Condé Nast Strikes Video Deal with Hulu
Publisher reaches ad share agreement as push for paid content grows.
As the drumbeat for magazine publishers to start charging for online content grows louder, Condé Nast announced today a new content distribution relationship with Hulu.com, the online video hub that offers TV shows, movies and video clips for free.
Under the terms of the agreement Condé Nast Digital will distribute video content from sites such as Style.com, epicurious.com, Wired.com and Vogue.TV on Hulu and through partners such as AOL, MSN, MySpace and Yahoo!. Additional Hulu channels will serve other Condé Nast brands in the future, the companies said.
Condé Nast has existing distribution relationships with YouTube, Adobe Media Player, Sony Bravia Internet Video and Verizon V-Cast.
The agreement with Hulu also includes an ad sales revenue share.
Drumbeat for a Paid Model
While publishers’ first attempts at charging for content online (particularly micropayments) largely failed, there has been an increasing interest in revisiting that model as it becomes apparent online ad spending isn’t immune to the downturn—and advertisers still resist paying premiums for digital campaigns.
Earlier this month Time Warner CEO Jeff Bewkes proposed “TV Everywhere,” an initiative with many major media players that would both let consumers view video on any platform they wanted, for a price.
Time Inc. CEO Ann Moore told London’s Telegraph newspaper that the company needs to reconsider charging for content, including making Time.com and People.com subscription-only. "I think it is time for Time Inc to sit down and seriously think, what is the model? We are going to have to figure out a way to have paid content in the future," she said. "Who started this [rumor] that all information should be free and why didn’t we challenge this when it first came out? I say this in college classrooms and they start to throw their shoes at me. I say, ‘Kids, your food is not free and your cars are not free, your clothes are not free. Good information costs money. Someone has to pay for the Baghdad bureau’."

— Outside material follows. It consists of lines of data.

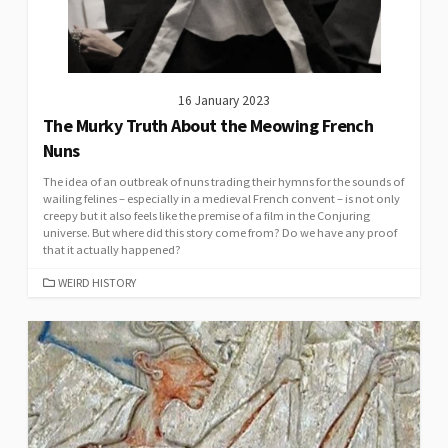
16 January 2023
The Murky Truth About the Meowing French
Nuns
The idea of an outbreak of nuns trading their hymns for the sounds of
wailing felines – especially in a medieval French convent – is not only
creepy but it also feels like the premise of a film in the Conjuring
universe. But where did this story come from? Do we have any proof
that it actually happened?
CATEGORIES
WEIRD HISTORY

Even smaller publishers and standalone bloggers are getting into the act with a startup service called Kachingle that proposes users pay a voluntary fee to access news and blog content on the Web and support the sites they most often look to for content.

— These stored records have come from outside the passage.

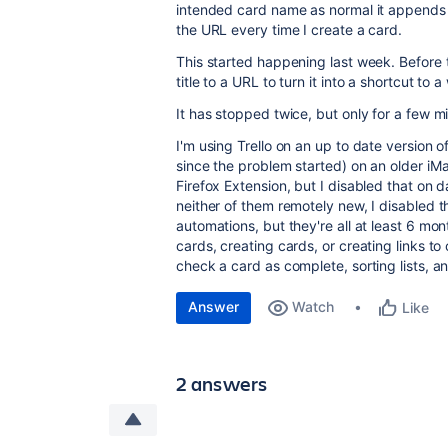
intended card name as normal it appends 
the URL every time I create a card.
This started happening last week. Before t
title to a URL to turn it into a shortcut to 
It has stopped twice, but only for a few m
I'm using Trello on an up to date version o
since the problem started) on an older iM
Firefox Extension, but I disabled that on 
neither of them remotely new, I disabled 
automations, but they're all at least 6 mo
cards, creating cards, or creating links t
check a card as complete, sorting lists, 
Answer
Watch
Like
2 answers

“The margins are smaller today and they may always be smaller,” Condé Nast Digital president Sarah Chubb told FOLIO: recently. “The costs to produce a really great Web site are high, particularly the people costs. The cost of sale is often relatively high. One the magazine side—you book a schedule and make sure they have good placement and the pages are beautiful and everybody calls it a day. With online, it’s different.”